Littérature étrangère

« Désorientale », Négar Djavadi, Liana Levi, 2016


desorientale

Négar Djavadi s’est jusque là illustrée au cinéma en participant au scénario de 13m2 et à la création de la série Tiger Lily. En cette rentrée littéraire, elle signe son entrée dans le monde des lettres avec un roman remarquable et assez vertigineux qui emprunte sans doute à sa propre expérience de la révolution et de l’exil.

Le roman, écrit à la première personne, se construit en deux temps, ou plus exactement deux faces, chacune correspondant à un lieu : l’Iran puis la France. Les va et vient entre les époques et les lieux sont cependant constants.

« Raconter le présent exige que je remonte loin dans le passé, que je traverse les frontières, survole les montagnes et rejoigne ce lac immense qu’on appelle mer, guidée par le flux des images, des associations libres, des soubresauts organiques, les creux et les bosses sculptés dans mes souvenirs par le temps. »

Kimia Sadr hante une salle d’attente du service de procréation de l’hôpital Cochin. Elle comble cette attente interminable en se laissant aller au gré de ses souvenirs. L’idée d’accéder peut-être à son tour à la maternité, l’invite à une vaste plongée dans l’histoire familiale depuis plusieurs générations, à moins qu’il ne s’agisse d’un coup des Djinns.
Fruit d’une union entre Darius, son père, un iranien de la région reculée de Mazandaran, et de Sara, d’origine arménienne, elle est aussi née le jour de la disparition de Nour, sa grand-mère, figure tutélaire s’il en est, ce qui a peut-être marquée sa vie d’un sceau bien étrange.

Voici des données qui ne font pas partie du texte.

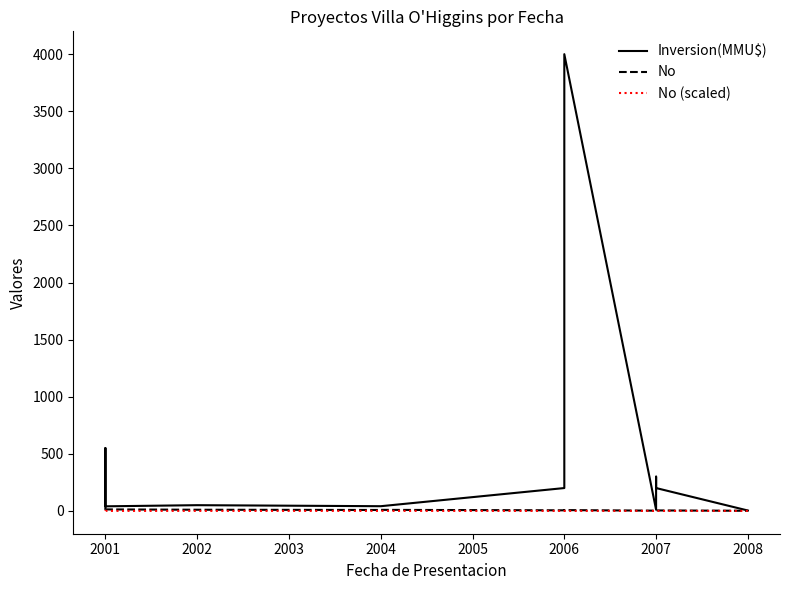

What is the value of the No (scaled) point at the 7th from the left?

0.1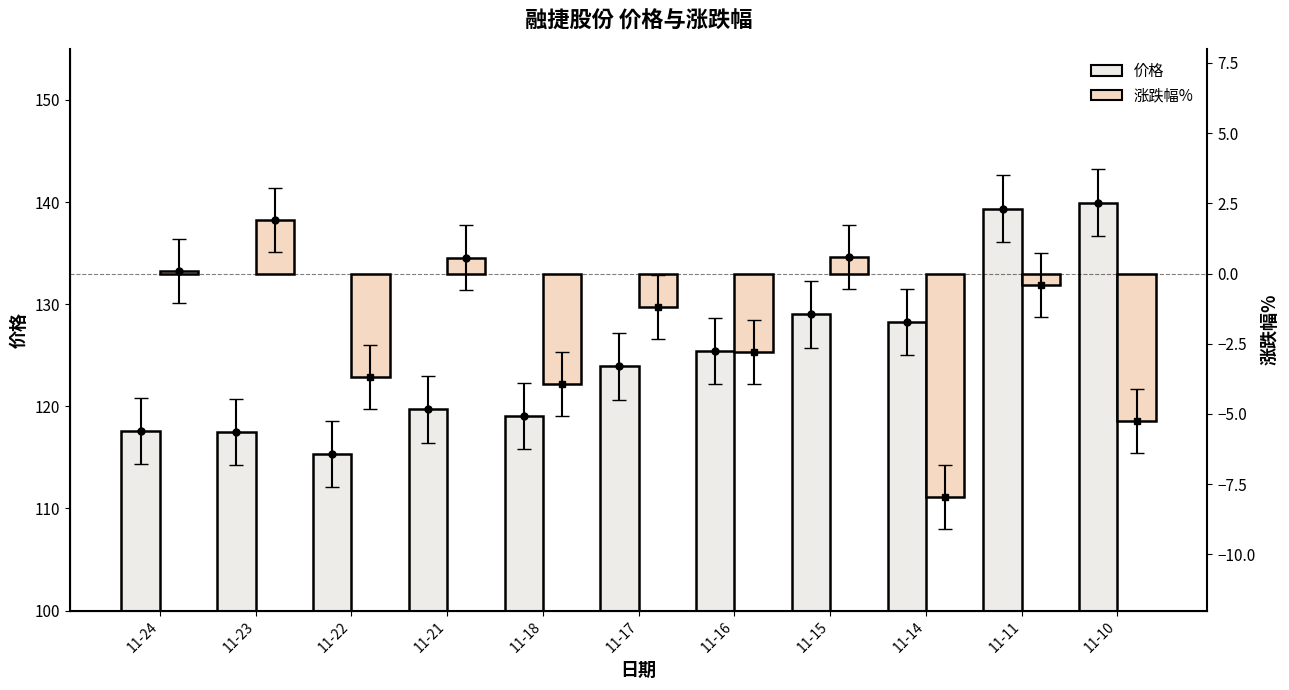

How many bars are there in each group?

2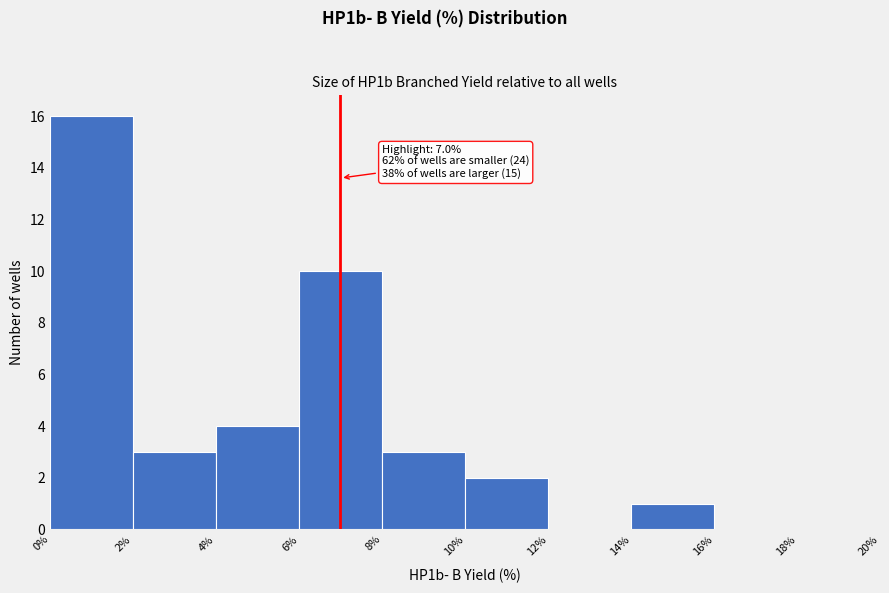

Which range on the x-axis has the tallest bar?

0% to 2%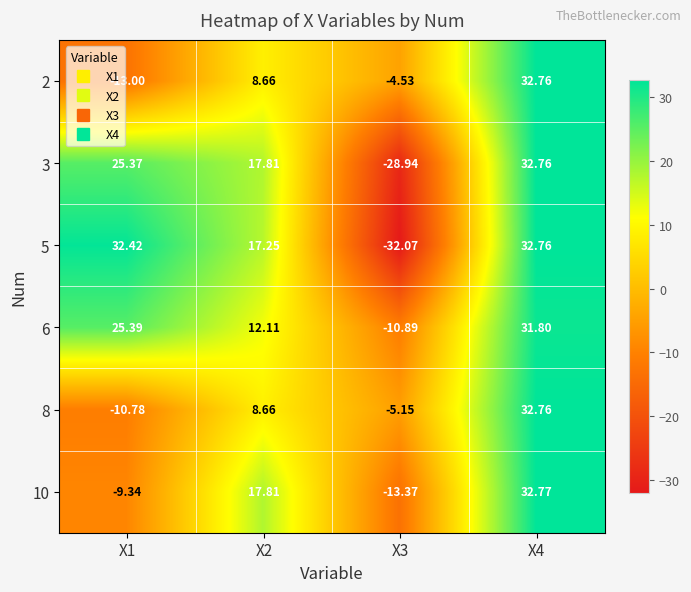

Is the value of 8 at X2 greater than the value of 2 at X3?

Yes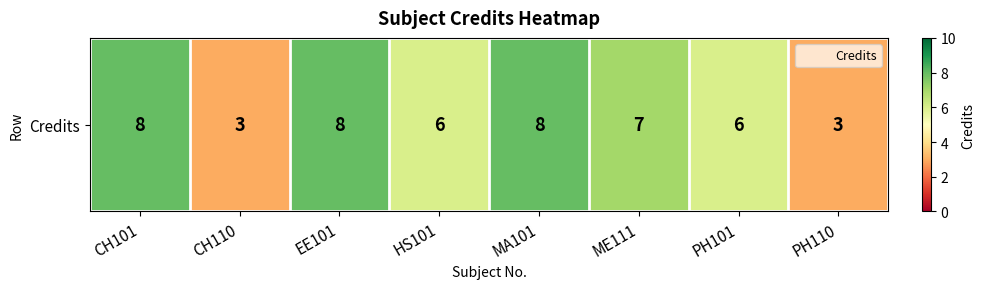

Rank the categories by value from highest to lowest.

CH101, EE101, MA101, ME111, HS101, PH101, CH110, PH110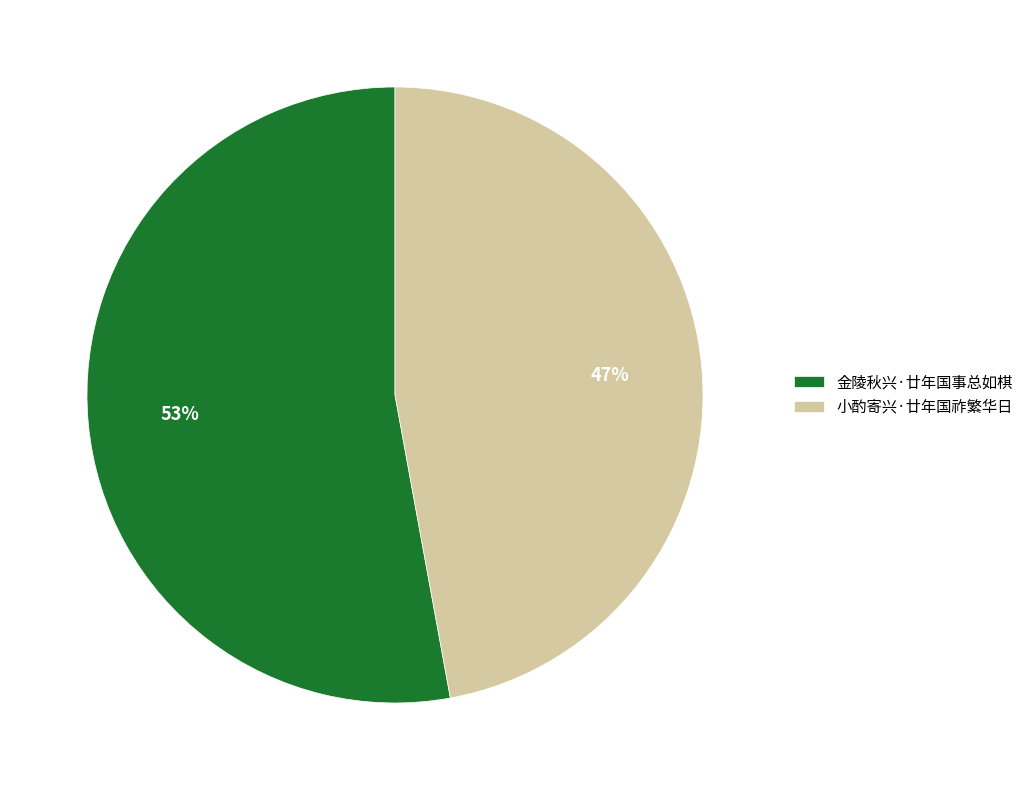

What is the ratio of the value at 金陵秋兴·廿年国事总如棋 to the value at 小酌寄兴·廿年国祚繁华日?

1.1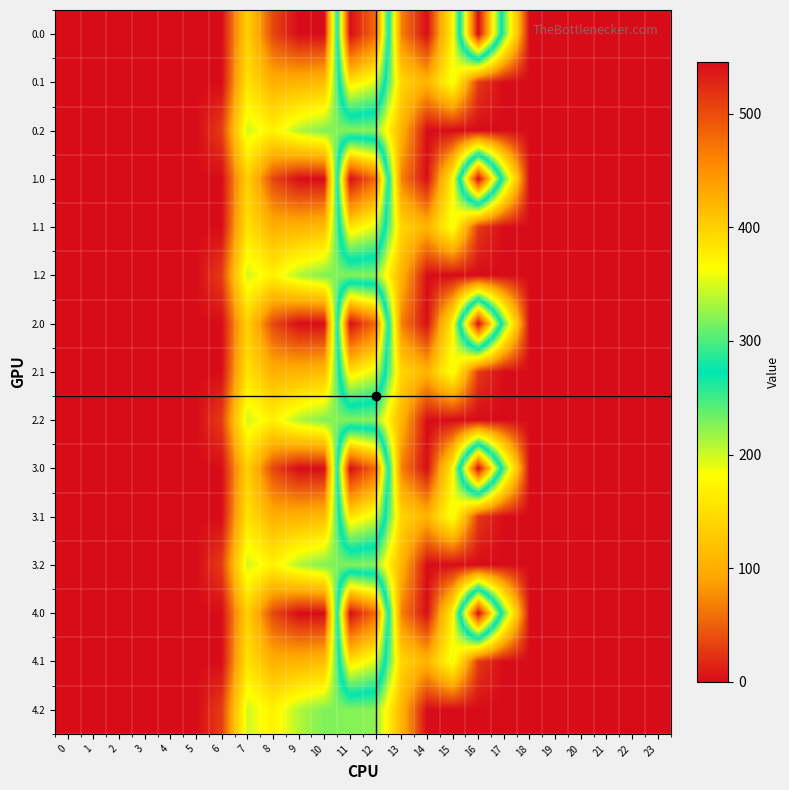

How many categories are shown in the chart?

24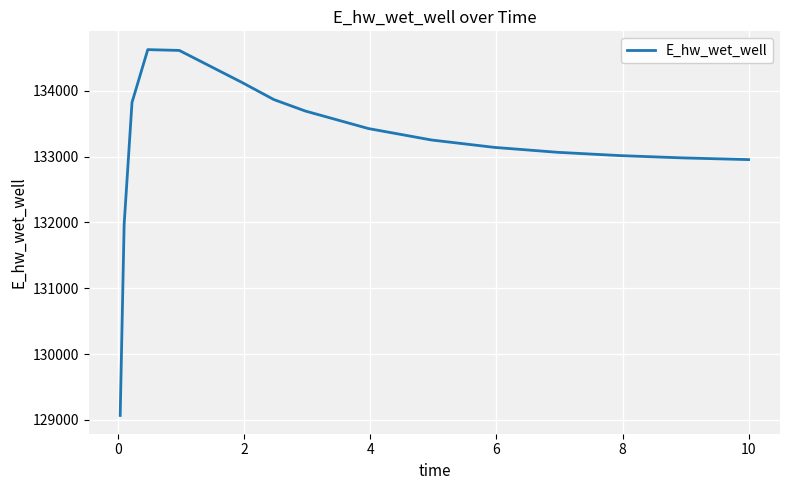

Does the chart display data point markers on the line(s)?

No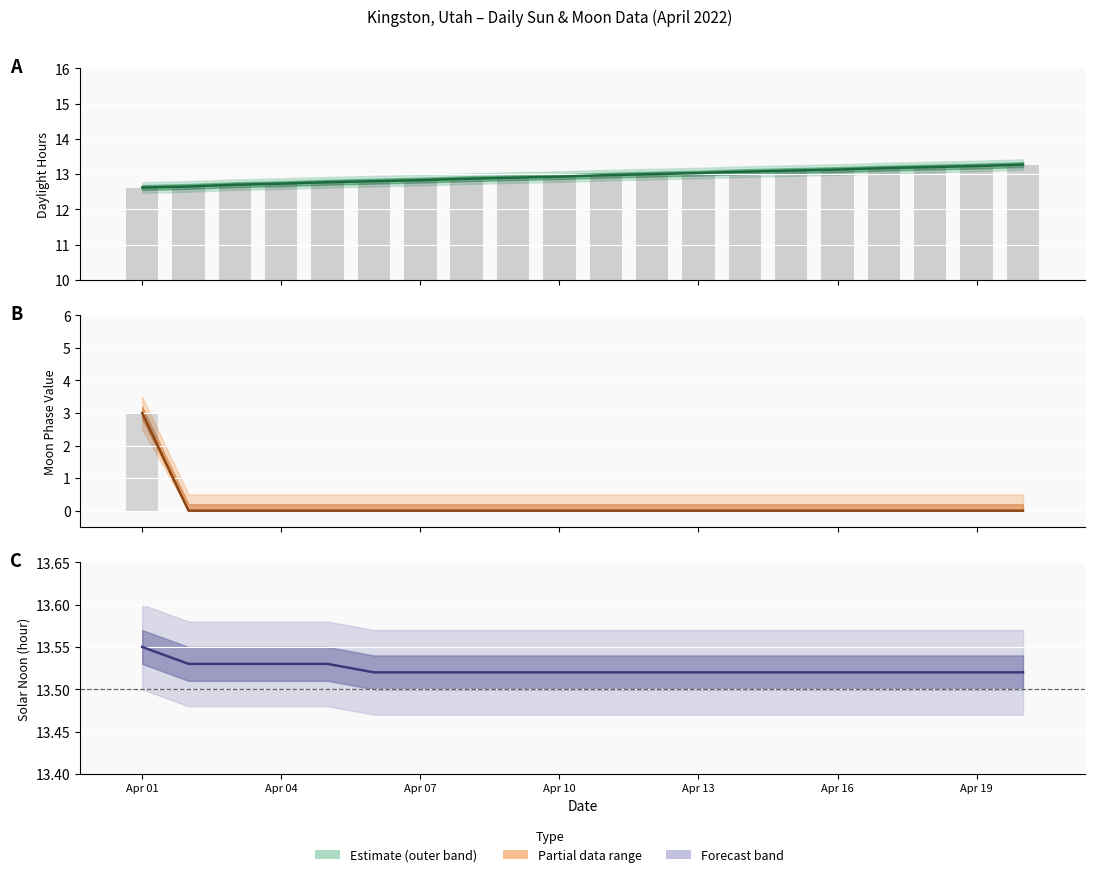

True or false: Daily value has a value of 19.8 at 14.

False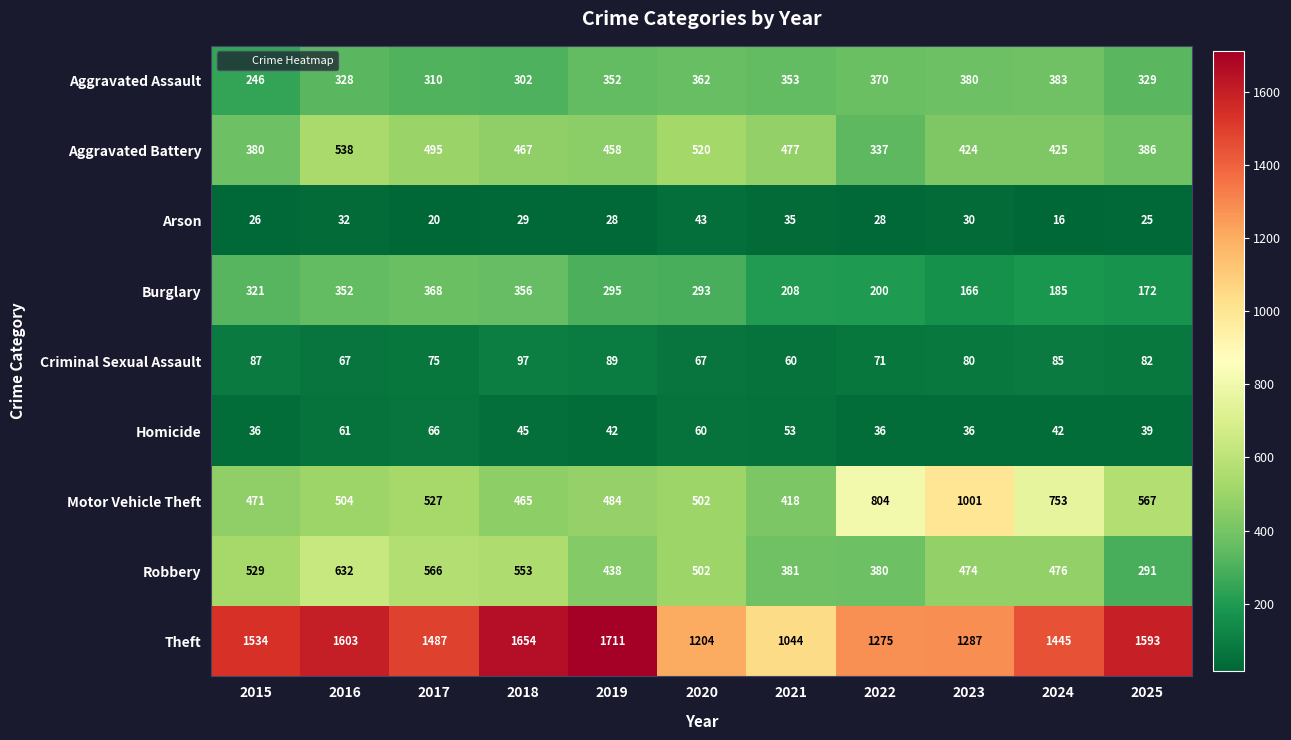

At which category is the sum across all series the highest?

2016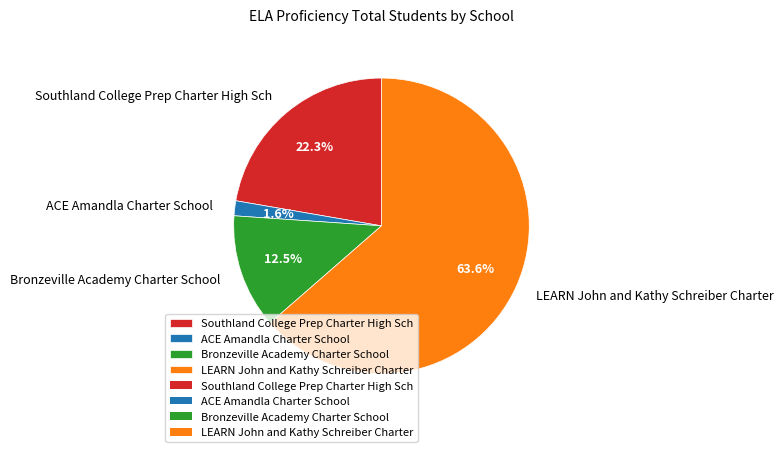

Which slice is the smallest?

ACE Amandla Charter School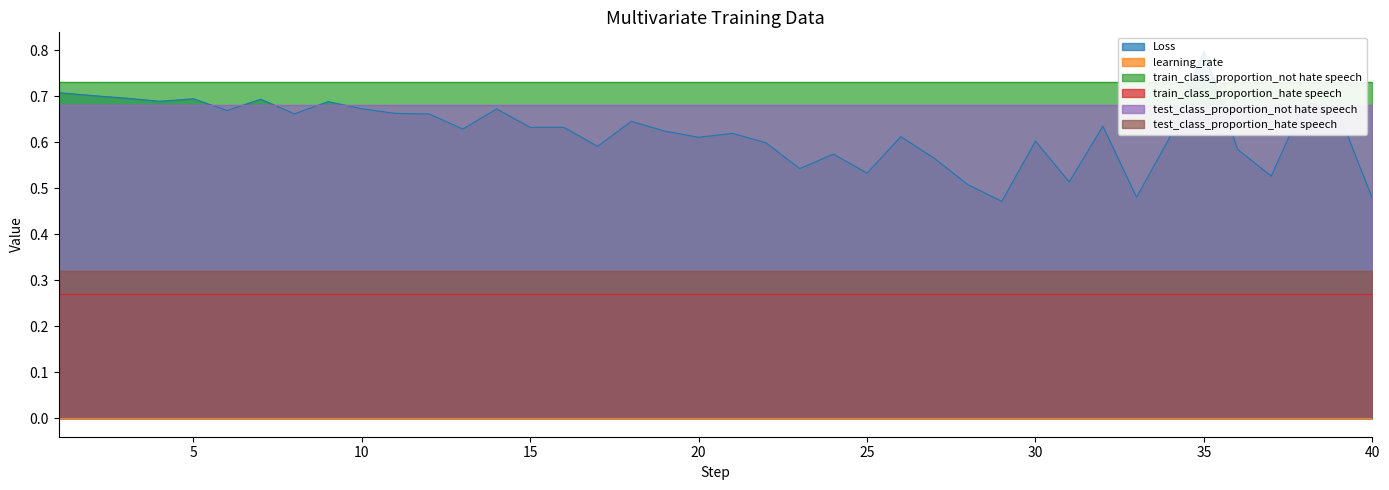

Which has a higher value, 19 or 14?

14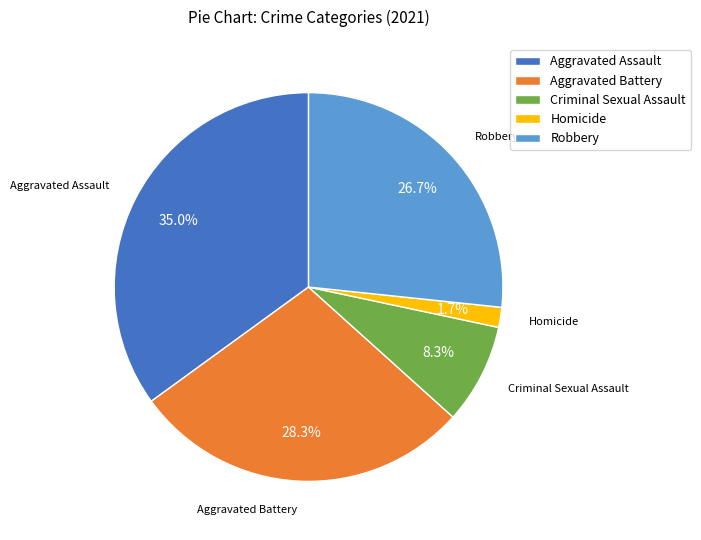

To the nearest percent, what is the average slice percentage?

20%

Cette incursion plusieurs générations en arrière, est l’occasion pour le lecteur de découvrir les us et coutumes d’une Perse souvent méconnue et de savourer les tribulations d’un clan aux personnalités bigarrées. A travers ces personnages hauts en couleurs, nous revisitons aussi l’histoire de l’Iran, l’avènement du Shah, sa chute, l’arrivée de Khomeiny, les temps de révolution et les espoirs déçus. Le récit tient alors de la saga et se lit comme la fresque historique d’un état qui se cherche entre modernité et tradition.

Au-delà, Négar Djavadi aborde avec finesse les délicates questions des relations homme/femme, des différences sociales ou encore de l’homosexualité dans une société en perpétuel mouvement.

Née dans un milieu intellectuel et bourgeois particulièrement francophile, elle retrace également les tentatives d’opposition aux différents régimes, la répression, la clandestinité puis la tentation de l’exil et ses difficultés. Le roman s’attarde en effet sur les écarts qui peuvent exister entre une France fantasmée depuis les rives de la mer Caspienne et les réalités. L’auteure déploie ainsi au fil des pages une poétique de la déchirure qui ne laisse pas le lecteur indemne. Confronté à ce déracinement, le clan Sadr peine à se retrouver tandis que chacun se voit bouleversé dans son identité. C’est d’autant plus difficile pour Kimia qu’elle entre à peine dans l’adolescence.

« Le déracinement avait fait de nous non seulement des étrangers chez les autres, mais des étrangers les uns pour les autres. » « La survie est une affaire personnelle. »

« pour s’intégrer à une culture, il faut, je vous le certifie, se désintégrer, du moins partiellement, de la sienne. »

La narration tisse les expériences vécues avec les croyances et les légendes. Elle mêle les tonalités, joue avec nos émotions et s’autorise un humour quelquefois acide.
Si l’entrée dans le roman n’est pas forcément aisée en raison de la multiplicité des personnages et de la chronologie bousculée, on se laisse vite prendre par les aventures particulières de cette famille et par la langue acérée de Négar Djavadi.